There is another way that DHHS has racked up a surplus in the CFI program. The agency has failed to follow RSA 126-A:18-a, a law that was passed in 1997 that requires that Medicaid rates for home care agencies “consider the factors of economy, efficiency, quality of care and access to care” and that those rates be updated annually. It took 11 years and a lawsuit from home care agencies to force DHHS to comply with the law, and even then, the only time it implemented a formal rate adjustment was in 2009. Since then, DHHS has continued to ignore the law. Payments to CFI providers have remained unchanged and are far below what it costs to provide care.

Many community agencies that participate in CFI have been forced to cut back on the number of clients they serve, reduce pay to their care staff, or drop out of CFI altogether. The House version of SB 8 would give CFI providers a one-time, retroactive 2 percent rate increase that would expire June 30. While it is appreciated by providers, it’s a token gesture given that DHHS should have been updating payment rates each year. Low CFI reimbursement has shredded the community safety net. Who will serve our seniors if community agencies cannot?
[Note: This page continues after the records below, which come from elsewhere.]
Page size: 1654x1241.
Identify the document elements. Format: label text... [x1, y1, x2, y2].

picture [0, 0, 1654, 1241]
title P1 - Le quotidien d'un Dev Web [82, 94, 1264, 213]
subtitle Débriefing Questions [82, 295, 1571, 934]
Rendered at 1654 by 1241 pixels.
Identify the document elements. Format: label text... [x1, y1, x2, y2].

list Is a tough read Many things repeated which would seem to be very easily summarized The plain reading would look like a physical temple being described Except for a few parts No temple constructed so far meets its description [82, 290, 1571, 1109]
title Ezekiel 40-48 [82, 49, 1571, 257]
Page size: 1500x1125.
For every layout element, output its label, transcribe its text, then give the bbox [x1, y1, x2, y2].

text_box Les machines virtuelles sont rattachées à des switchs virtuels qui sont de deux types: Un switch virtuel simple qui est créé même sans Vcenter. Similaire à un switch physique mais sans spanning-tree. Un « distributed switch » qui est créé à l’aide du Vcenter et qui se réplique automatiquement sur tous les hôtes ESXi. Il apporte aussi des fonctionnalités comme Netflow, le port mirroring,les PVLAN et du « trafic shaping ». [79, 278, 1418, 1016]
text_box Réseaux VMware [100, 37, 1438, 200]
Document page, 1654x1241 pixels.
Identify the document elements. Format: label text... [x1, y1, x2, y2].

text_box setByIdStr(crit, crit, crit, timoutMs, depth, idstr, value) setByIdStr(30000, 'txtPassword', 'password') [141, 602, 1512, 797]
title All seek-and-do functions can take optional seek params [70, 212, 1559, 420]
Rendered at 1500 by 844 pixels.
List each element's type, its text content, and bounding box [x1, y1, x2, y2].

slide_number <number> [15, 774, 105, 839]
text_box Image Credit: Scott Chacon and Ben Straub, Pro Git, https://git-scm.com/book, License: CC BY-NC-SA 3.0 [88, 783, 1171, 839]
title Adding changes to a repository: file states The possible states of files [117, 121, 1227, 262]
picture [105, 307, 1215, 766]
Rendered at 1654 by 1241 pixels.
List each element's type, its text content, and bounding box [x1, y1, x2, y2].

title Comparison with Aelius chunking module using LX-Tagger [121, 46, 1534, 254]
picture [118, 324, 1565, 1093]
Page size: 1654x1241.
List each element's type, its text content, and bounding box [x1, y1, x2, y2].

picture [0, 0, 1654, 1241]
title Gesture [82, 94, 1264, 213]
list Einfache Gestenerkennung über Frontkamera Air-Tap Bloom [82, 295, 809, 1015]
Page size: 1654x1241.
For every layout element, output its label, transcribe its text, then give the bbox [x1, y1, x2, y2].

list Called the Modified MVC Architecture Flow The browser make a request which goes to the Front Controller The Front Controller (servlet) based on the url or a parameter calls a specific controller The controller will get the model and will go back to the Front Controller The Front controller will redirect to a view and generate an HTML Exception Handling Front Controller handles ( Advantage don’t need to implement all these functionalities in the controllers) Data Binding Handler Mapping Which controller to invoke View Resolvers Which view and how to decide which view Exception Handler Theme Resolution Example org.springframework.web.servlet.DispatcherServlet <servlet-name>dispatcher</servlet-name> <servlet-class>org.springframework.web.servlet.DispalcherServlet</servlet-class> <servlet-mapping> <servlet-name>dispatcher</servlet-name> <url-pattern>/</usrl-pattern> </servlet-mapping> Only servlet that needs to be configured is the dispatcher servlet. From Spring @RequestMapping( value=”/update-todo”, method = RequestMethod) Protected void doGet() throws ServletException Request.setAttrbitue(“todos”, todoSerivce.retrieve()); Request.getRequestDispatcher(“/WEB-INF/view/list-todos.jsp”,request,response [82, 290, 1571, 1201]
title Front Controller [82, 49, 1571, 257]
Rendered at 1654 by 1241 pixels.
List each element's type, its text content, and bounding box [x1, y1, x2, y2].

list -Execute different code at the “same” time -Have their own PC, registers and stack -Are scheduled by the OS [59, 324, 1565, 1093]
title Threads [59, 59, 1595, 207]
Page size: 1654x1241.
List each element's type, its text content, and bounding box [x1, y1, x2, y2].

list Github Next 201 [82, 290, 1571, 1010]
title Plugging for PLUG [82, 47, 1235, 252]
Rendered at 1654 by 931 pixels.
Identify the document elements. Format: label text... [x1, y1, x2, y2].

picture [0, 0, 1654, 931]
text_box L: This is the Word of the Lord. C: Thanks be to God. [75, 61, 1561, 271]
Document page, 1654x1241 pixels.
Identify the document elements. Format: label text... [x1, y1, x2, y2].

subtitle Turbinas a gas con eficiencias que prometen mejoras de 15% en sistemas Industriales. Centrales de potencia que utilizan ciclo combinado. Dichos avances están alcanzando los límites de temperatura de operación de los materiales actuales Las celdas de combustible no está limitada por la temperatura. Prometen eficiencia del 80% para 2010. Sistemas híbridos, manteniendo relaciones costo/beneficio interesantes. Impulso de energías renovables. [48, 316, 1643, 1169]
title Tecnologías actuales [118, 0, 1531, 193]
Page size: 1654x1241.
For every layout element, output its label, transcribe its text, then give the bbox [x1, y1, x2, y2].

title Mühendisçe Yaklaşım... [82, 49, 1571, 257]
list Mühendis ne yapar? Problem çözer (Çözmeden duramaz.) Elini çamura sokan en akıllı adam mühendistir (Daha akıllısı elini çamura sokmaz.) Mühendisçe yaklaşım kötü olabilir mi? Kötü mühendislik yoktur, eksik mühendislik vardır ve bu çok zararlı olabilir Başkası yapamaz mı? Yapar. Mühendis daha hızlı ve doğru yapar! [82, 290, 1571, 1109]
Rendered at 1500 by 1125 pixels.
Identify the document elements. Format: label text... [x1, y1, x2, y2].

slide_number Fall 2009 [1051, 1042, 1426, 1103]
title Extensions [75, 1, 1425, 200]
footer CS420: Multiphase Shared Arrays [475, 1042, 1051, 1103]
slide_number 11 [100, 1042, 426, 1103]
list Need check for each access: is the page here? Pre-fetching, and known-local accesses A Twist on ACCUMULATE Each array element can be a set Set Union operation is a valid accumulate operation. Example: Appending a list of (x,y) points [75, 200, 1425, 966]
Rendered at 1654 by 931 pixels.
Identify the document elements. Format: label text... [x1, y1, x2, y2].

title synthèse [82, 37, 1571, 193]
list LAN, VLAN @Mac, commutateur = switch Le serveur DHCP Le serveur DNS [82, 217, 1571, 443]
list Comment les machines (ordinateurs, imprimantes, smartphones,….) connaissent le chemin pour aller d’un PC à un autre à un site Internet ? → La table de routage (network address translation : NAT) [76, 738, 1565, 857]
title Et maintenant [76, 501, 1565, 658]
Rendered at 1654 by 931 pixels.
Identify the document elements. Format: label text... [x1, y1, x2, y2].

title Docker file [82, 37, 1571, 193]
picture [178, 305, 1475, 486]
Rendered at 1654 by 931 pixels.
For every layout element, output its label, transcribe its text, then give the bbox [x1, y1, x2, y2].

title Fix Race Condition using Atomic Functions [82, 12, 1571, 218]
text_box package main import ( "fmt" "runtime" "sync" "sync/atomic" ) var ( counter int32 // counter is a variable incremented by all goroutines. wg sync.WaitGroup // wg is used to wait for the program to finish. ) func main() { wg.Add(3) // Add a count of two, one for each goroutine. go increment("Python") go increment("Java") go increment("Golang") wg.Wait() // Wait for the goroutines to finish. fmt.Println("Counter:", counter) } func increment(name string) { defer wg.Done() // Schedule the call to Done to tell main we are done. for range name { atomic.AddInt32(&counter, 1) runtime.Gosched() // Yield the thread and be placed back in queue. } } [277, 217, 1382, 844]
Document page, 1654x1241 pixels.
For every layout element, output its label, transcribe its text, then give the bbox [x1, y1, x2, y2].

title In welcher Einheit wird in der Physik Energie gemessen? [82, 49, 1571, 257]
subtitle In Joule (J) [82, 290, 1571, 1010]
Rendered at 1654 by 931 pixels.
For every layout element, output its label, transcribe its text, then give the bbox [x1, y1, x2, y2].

Rather than use unexpended funds to fill a budget hole, the Legislature should adopt the Senate version of SB 8. This would require all the unused CFI funds to go to CFI providers. This would not be simply a kind gesture – it would follow the law.

The reason the House and governor restored payments to nursing homes is because there is a state law that requires any nursing home budget surplus be used to pay nursing homes. It’s time for DHHS to follow the home health law and bring payments up to 2015 levels. This would restore the safety net to some semblance of stability. Going forward, funds should also be used to assure that seniors at home receive the services they truly need, rather than skimping on baths and forcing them to forgo care.

Mahatma Gandhi once said “a nation’s greatness is measured by how it treats its weakest members.” New Hampshire made a commitment to provide low-income, medically fragile seniors with the Medicaid long-term care services they need. Balancing the state budget with their funds is not a constructive way to honor this commitment. We need to treat our seniors better than this.

(Gina Balkus is the CEO of the nonprofit Granite State Home Health Association, which advocates for home health agencies and the patients they serve.)